● Excerpted records
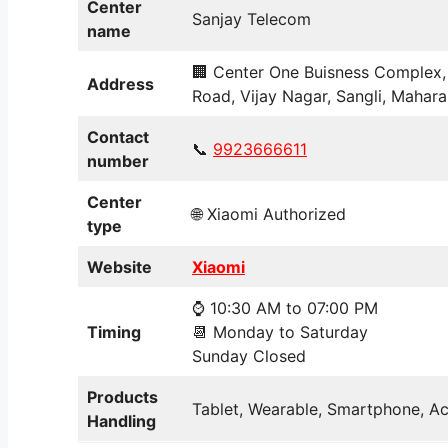
Center
Sanjay Telecom
name
🏢 Center One Buisness Complex, 
Address
Road, Vijay Nagar, Sangli, Mahara
Contact
📞
9923666611
number
Center
🌐 Xiaomi Authorized
type
Website
Xiaomi
⌚ 10:30 AM to 07:00 PM
Timing
📆 Monday to Saturday
Sunday Closed
Products
Tablet, Wearable, Smartphone, Ac
Handling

● Problem statement
Among the entries above, the lines between the ones containing "Center One Buisness" and "Tablet, Wearable, Smartphone, Ac", inclusive, are to be transcribed exactly. No other line is to be given.

● Answer below
🏢 Center One Buisness Complex, 
Address
Road, Vijay Nagar, Sangli, Mahara
Contact
📞
9923666611
number
Center
🌐 Xiaomi Authorized
type
Website
Xiaomi
⌚ 10:30 AM to 07:00 PM
Timing
📆 Monday to Saturday
Sunday Closed
Products
Tablet, Wearable, Smartphone, Ac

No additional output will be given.